» **Directions for this task**: Below is a block of records; reproduce all of them exactly and leave out any pictures.

───── Records supplied

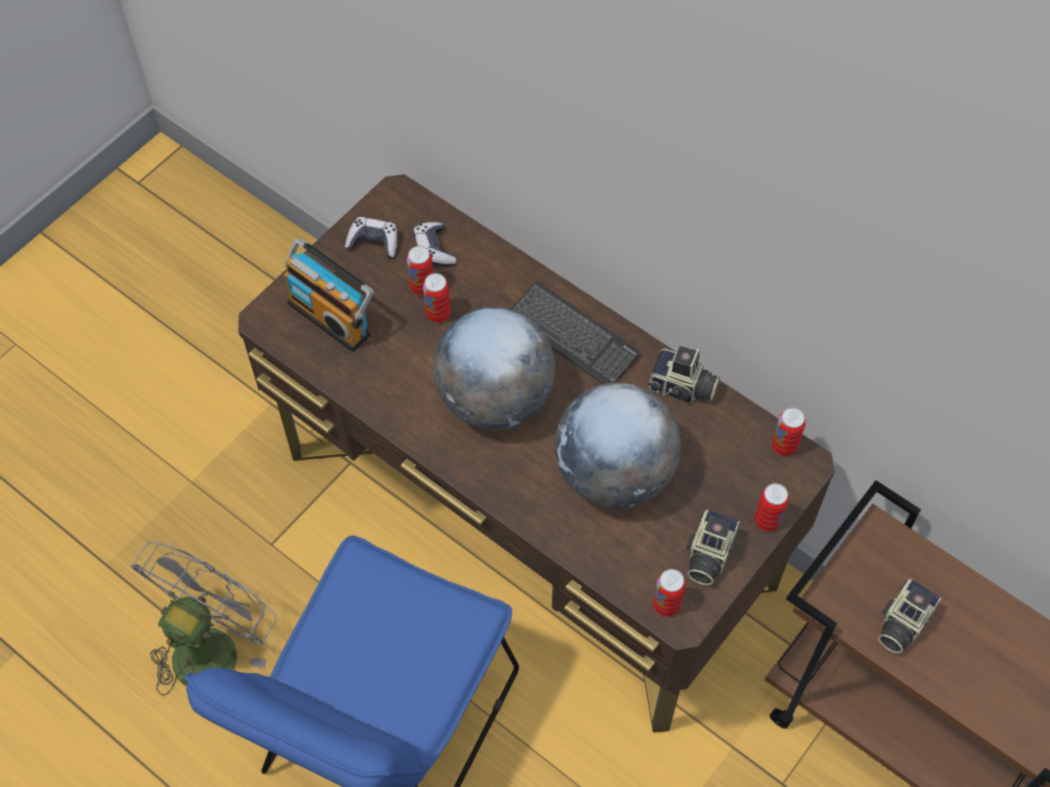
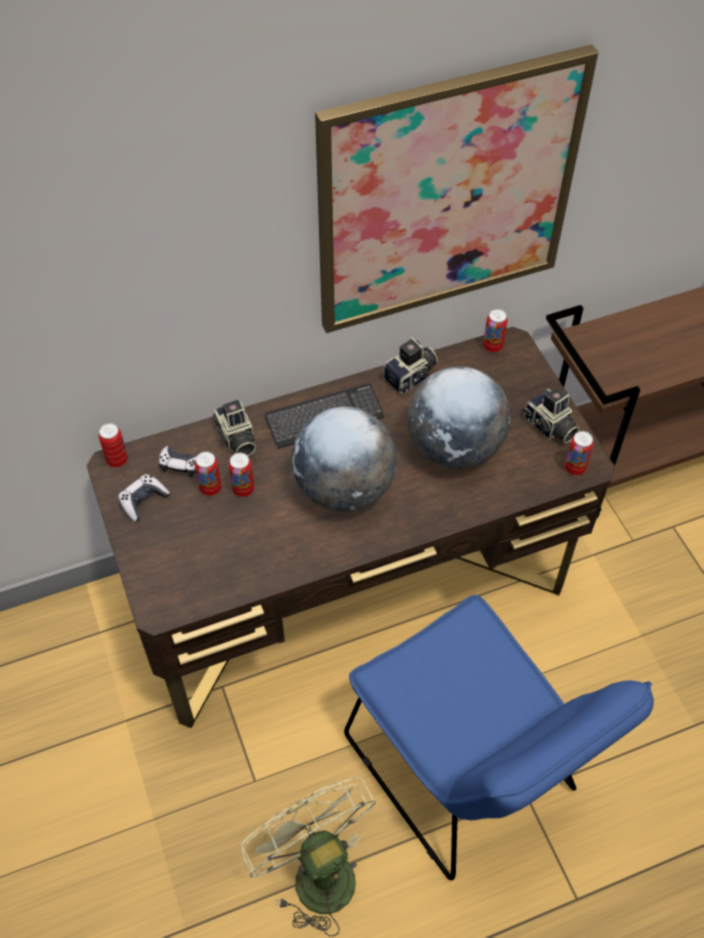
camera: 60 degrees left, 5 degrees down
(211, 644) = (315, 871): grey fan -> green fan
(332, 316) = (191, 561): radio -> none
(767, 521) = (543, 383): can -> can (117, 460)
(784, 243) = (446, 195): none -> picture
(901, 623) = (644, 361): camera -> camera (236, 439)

──────────

» **Task answer**:
camera: 60 degrees left, 5 degrees down
(211, 644) = (315, 871): grey fan -> green fan
(332, 316) = (191, 561): radio -> none
(767, 521) = (543, 383): can -> can (117, 460)
(784, 243) = (446, 195): none -> picture
(901, 623) = (644, 361): camera -> camera (236, 439)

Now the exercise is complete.